I guess I tried to show you how
I'd take the crowd with my guitar
And business men would clap their hands
And clip another fat cigar
And publishers would spread the news
And print my music far and wide
And all the kids who played the blues
Would learn my licks with a bottle neck slide

But now it seems the bubble's burst
Although you know there was a time
When love songs gathered in my head
With poetry in every line
And strong men strove to hold the doors
While with my friends I passed the age
When people stomped on dirty floors
Before I trod the rock'n'roll stage

I'll thank the man who's on the 'phone
And if he has the time to spend
The problem I'll explain once more
And indicate a sum to lend
That ten percent is now a joke
Maybe thirty, even thirty-five
I'll say my daddy's had a stroke
He'd have one now, if he only was alive

I like the way you look at me
You're laughing too down there inside
I took my chance and you took yours
You crewed my ship, we missed the tide
I like the way the music goes
There's a few good guys who can play it right
I like the way it moves my toes
Just say when you want to go and dance all night...

Thursday, October 06, 2005

Cheese Whiz, Have I been asleep?

OK, I'll admit. I don't know what I'm doing.

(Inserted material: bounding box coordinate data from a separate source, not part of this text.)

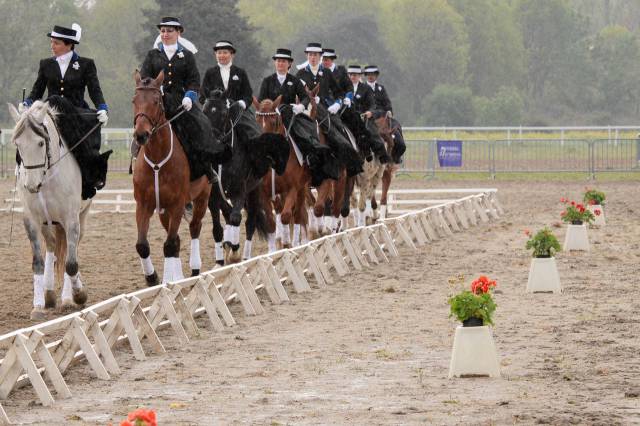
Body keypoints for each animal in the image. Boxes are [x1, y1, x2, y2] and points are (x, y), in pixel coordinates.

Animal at [8, 100, 91, 320]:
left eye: (40, 143)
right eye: (18, 145)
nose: (31, 186)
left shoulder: (71, 220)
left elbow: (71, 264)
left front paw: (78, 296)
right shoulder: (32, 220)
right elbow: (38, 261)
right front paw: (37, 306)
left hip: (81, 216)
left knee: (71, 252)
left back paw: (68, 298)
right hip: (48, 222)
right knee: (53, 246)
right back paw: (49, 294)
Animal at [132, 71, 212, 286]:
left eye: (156, 101)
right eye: (134, 100)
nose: (141, 135)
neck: (157, 159)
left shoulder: (177, 205)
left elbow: (168, 245)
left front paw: (167, 283)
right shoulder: (144, 205)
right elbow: (142, 245)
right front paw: (152, 278)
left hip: (202, 198)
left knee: (194, 228)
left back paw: (194, 269)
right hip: (163, 211)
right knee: (176, 239)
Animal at [202, 90, 288, 262]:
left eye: (223, 113)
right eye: (204, 111)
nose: (212, 141)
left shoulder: (240, 190)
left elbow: (236, 218)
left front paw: (235, 254)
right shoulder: (213, 197)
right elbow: (217, 228)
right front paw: (221, 259)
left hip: (255, 192)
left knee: (250, 222)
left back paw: (245, 256)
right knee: (228, 214)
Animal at [256, 95, 314, 251]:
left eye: (274, 121)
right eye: (257, 120)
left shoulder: (292, 188)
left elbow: (286, 216)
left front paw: (288, 243)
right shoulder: (264, 193)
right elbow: (270, 223)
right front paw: (273, 250)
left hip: (301, 188)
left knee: (299, 214)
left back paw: (299, 242)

Been hearing about blogs, followed other peoples links to specific blog entries for a couple of years, but never thought about starting one of these rat bastige things. So, consider this my 'under construction' post until I can find my rear with both hands and a flashlight.

I don't want to just use this as a place to complain about the stuff that drives me nuts, but ranting on about life's curveballs is one of the things that makes me feel good. I'd like for this to be free and creative and all over the map (as I am in my carbon-based life form). I might raise cain at the gas prices, considering my hometown has tied for third-highest prices in the United States (behind Hawaii and Washington DC), but not today.

Tune in again soon, and I hope to have something to talk about...or at least I may have learned a bit about navigating around this corksucker.